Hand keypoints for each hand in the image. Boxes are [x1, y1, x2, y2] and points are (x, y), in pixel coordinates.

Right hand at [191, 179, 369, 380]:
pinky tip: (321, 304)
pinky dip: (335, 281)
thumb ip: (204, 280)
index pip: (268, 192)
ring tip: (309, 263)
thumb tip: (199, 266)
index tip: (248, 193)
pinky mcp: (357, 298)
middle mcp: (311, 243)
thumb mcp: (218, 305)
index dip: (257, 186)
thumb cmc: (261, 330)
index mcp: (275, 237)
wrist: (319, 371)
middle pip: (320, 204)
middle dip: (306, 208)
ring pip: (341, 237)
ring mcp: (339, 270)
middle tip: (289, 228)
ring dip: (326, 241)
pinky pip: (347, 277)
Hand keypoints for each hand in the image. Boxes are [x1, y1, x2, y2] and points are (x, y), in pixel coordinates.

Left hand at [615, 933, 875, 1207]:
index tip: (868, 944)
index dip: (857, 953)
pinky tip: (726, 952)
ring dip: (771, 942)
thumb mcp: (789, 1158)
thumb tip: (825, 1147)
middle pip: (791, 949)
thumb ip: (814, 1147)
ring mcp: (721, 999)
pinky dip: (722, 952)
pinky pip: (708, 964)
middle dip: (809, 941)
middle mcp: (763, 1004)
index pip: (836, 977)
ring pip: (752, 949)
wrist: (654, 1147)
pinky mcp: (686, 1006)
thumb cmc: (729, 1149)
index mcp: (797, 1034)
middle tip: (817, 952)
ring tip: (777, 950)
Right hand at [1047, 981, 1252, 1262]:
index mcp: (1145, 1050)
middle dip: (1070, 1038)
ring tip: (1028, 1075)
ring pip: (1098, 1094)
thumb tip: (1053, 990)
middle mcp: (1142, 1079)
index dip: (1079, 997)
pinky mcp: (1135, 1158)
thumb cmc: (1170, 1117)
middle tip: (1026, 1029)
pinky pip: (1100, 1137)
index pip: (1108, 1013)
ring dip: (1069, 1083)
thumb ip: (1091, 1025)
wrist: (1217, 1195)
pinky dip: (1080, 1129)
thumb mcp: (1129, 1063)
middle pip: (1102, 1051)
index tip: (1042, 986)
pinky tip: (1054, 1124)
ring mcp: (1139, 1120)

######

=== What is expected ===
Return every entry exactly; no line may be missing.

=== Solution to this task ===
Hand keypoints for each hand in the image. Boxes are [x1, y1, x2, y2] and points are (x, y), in pixel coordinates.

Right hand at [191, 179, 369, 380]:
pinky tip: (321, 304)
pinky dip: (335, 281)
thumb ip: (204, 280)
index pip: (268, 192)
ring tip: (309, 263)
thumb tip: (199, 266)
index tip: (248, 193)
pinky mcp: (357, 298)
middle mcp: (311, 243)
thumb mcp: (218, 305)
index dip: (257, 186)
thumb cmc: (261, 330)
index mcp: (275, 237)
wrist: (319, 371)
middle pip: (320, 204)
middle dip: (306, 208)
ring pip: (341, 237)
ring mcp: (339, 270)
middle tip: (289, 228)
ring dip: (326, 241)
pinky pip: (347, 277)
Hand keypoints for each hand in the image. Boxes are [x1, y1, x2, y2] and points are (x, y), in pixel coordinates.

Left hand at [615, 933, 875, 1207]:
index tip: (868, 944)
index dip: (857, 953)
pinky tip: (726, 952)
ring dip: (771, 942)
thumb mcp: (789, 1158)
thumb tip: (825, 1147)
middle pip: (791, 949)
thumb ip: (814, 1147)
ring mcp: (721, 999)
pinky dip: (722, 952)
pinky pip: (708, 964)
middle dip: (809, 941)
middle mcp: (763, 1004)
index pip: (836, 977)
ring pip: (752, 949)
wrist: (654, 1147)
pinky mcp: (686, 1006)
thumb cmc: (729, 1149)
index mcp: (797, 1034)
middle tip: (817, 952)
ring tip: (777, 950)
Right hand at [1047, 981, 1252, 1262]:
index mcp: (1145, 1050)
middle dip: (1070, 1038)
ring tip: (1028, 1075)
ring pip: (1098, 1094)
thumb tip: (1053, 990)
middle mcp: (1142, 1079)
index dip: (1079, 997)
pinky mcp: (1135, 1158)
thumb cmc: (1170, 1117)
middle tip: (1026, 1029)
pinky pip: (1100, 1137)
index pip: (1108, 1013)
ring dip: (1069, 1083)
thumb ip: (1091, 1025)
wrist: (1217, 1195)
pinky dip: (1080, 1129)
thumb mcp: (1129, 1063)
middle pip: (1102, 1051)
index tip: (1042, 986)
pinky tip: (1054, 1124)
ring mcp: (1139, 1120)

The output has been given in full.